The Diophantine equation is $n^2 + n + 1 = m^3$ my attempt to solve it shows there is no solutions to this equation, but in fact there are four. I could not find my mistake so I hope someone could point it out please.
Factoring in the Eisenstein integers $\mathbb{Z}[\omega]$ with $\omega^2 + \omega + 1 = 0$: $n^2 + n + 1 = (n - \omega)(n + 1 + \omega)$.
If $d$ is a common divisor then $d$ also divides their difference $1 + 2 \omega$ which is a prime.
If the greatest common divisor is $1$ then both numbers are cubes, but that is impossible because $(a + b \omega)^3 = (a^3 - 3 a b^2 + b^3) + 3 (a^2 b - a b^2)\omega$ and the $\omega$ term of the factors are not multiples of $3$.

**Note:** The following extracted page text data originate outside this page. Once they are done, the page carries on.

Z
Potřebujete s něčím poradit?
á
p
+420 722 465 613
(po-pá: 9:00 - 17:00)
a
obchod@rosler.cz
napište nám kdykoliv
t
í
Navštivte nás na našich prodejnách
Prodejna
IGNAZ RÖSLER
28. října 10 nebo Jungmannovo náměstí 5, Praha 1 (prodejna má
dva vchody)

If the greatest common divisor is $1 + 2 \omega$ then $(n - \omega)(n + 1 + \omega) = -3 \frac{n - \omega}{1+2 \omega}\frac{n + 1 + \omega}{1 + 2 \omega}$ so either $n - \omega$ or $n + 1 + \omega$ is $1 + 2 \omega$ times a cube, but that would imply $2 a^3 - 3 a^2 b - 3 a b^2 + 2 b^3 = (a-2b)(a+b)(2a-b) = \pm 1$ which is impossible.
Edit: Does he make the same mistake here http://mathforum.org/library/drmath/view/68612.html ?